Navigation

Readers Weigh In on the Northern Door Line

We asked. You answered. 

Last week’s article that sought to figure out what “Northern Door” actually means generated a lot of responses by email and Facebook. Some were flippant, some crass, some funny. Many people put a lot of thought into their answer and submitted well-reasoned arguments for why they mentally put the line where they do. 

For Kim Gilson, the volunteer coordinator for Door-Tran, the question comes down to one of services. She said she pulls out the county’s transportation-system map, which defines Carlsville and up as Northern, and County H and south as Southern. 

“My answer is grounded in this map, as it determines what a person will pay to get into Sturgeon Bay to go to the hospital, do their big-box shopping at Walmart, get to one of the bigger grocery stores, or get to the county offices,” she explained. “Once you are tucked inside those lines of what Door 2 Door calls north and far south, you are where transportation is a completely different fare and is more easily accessible to county residents and tourists alike.”

Annie Miller’s answer was grounded in a childhood memory of sitting in the back of her family’s ’51 Ford for three hours while waiting in line for the ferry to cross Sturgeon Bay when a freighter hit the Michigan Street Bridge in 1960. 

“To me, the dividing line is the canal,” she said. “All of us living on the north side of the span, or who had to cross daily for work, realized we were in Northern Door and were just as isolated as the folks on Washington Island when the ferry doesn’t run due to heavy storms and gale-force winds.”

Paula Kosin of Chicago gave a visual interpretation. Southern Door, she wrote, is agricultural and looks very different from the north, which she thinks of as north of the canal. 

But other readers said the canal doesn’t quite work and put the line just north of the city, as Tom Siberz wrote. 

“Being a 52-year visitor, I have always thought Sturgeon Bay would be the logical divider,” he wrote. “Sturgeon Bay is ‘the city’ and stands separately.”

Lyn Hale was one of a few readers who puts the line much farther north. Gills Rock and Ellison Bay are “villages that are north of the tension line,” she wrote. “Traveling down the west side of the peninsula, we hit the bustling towns of Sister Bay, Ephraim, Fish Creek and Egg Harbor. I don’t see these towns as having much in common with those north of them.” Ultimately, “It’s as much a philosophical question as it is a geographical one.”
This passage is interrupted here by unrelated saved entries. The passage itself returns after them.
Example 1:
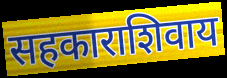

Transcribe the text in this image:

सहकाराशिवाय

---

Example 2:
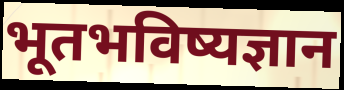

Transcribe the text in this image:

भूतभविष्यज्ञान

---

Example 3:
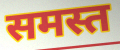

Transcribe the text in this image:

समस्त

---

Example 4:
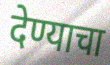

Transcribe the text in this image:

देण्याचा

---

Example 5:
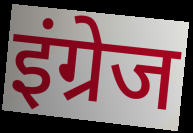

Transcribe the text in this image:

इंग्रेज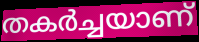
തകർച്ചയാണ്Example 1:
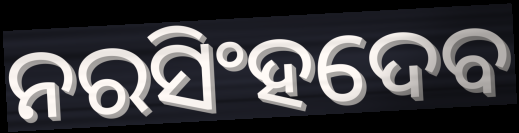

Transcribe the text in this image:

ନରସିଂହଦେବ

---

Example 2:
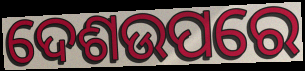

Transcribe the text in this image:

ଦେଶଉପରେ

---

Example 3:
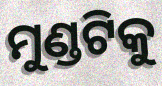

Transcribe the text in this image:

ମୁଣ୍ଡଟିକୁ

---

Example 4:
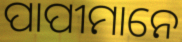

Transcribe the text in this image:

ପାପୀମାନେ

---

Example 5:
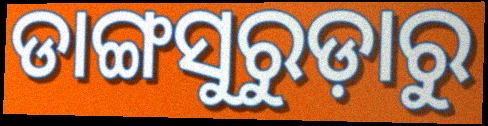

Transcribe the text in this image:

ଡାଙ୍ଗସୁରୁଡ଼ାରୁ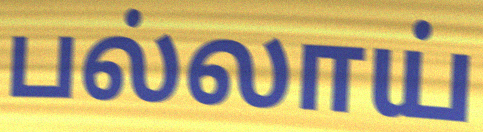
பல்லாய்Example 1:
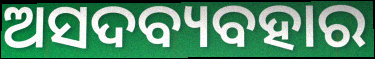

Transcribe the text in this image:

ଅସଦବ୍ୟବହାର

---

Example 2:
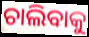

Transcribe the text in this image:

ଚାଲିବାକୁ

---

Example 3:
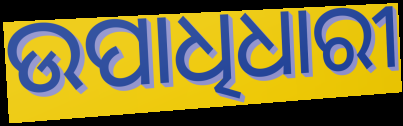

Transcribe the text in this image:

ଉପାଧିଧାରୀ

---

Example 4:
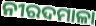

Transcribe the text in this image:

ନୀରଦମାଳା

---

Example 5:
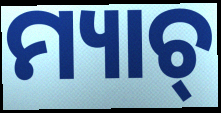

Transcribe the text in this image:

ମ୍ୟାଚ୍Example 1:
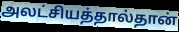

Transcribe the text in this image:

அலட்சியத்தால்தான்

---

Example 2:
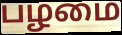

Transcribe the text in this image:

பழமை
Joshua Lardinois urged us to “just refer to Door County as Door County and quit with the contrived, forced divisions. There’s enough division in the world that it seems an exercise in futility to try to force another one into existence. Let’s appreciate the differences that all of Door County has to offer to the whole. The whole is greater than the sum of its parts.”
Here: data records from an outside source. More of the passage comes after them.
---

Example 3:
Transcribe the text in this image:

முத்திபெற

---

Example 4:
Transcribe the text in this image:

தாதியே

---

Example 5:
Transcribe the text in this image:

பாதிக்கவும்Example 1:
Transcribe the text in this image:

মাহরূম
Karen Ansley saw it a little differently. 

“For my family, the line was from Egg Harbor to Jacksonport and north,” she wrote. “We used it solely for orienteering and directions, as in, ‘Where in the world are we?’ It was never a judgment nor carried any sort of greater/lesser value.”

Paul Fitzgerald, in jest, suggested a line many far-northerners would probably agree with. 

“Since we live in Gills Rock in the summer, I tend to think of Northern Door as north of the Al Johnson’s goat traffic jam” – but more seriously, as north of the bridges.  

Terrie Cooper said she always saw it as defined by the Gibraltar School District line, from Egg Harbor over to Baileys Harbor. 

And Tanna Lou shared a sentiment most agree on: “All of Door County is beautiful, and some of the most calm and amazing spots are in Southern Door,” she wrote. “Also, it’s the amazing people everywhere in Door County who make this the best place to live and raise a family.”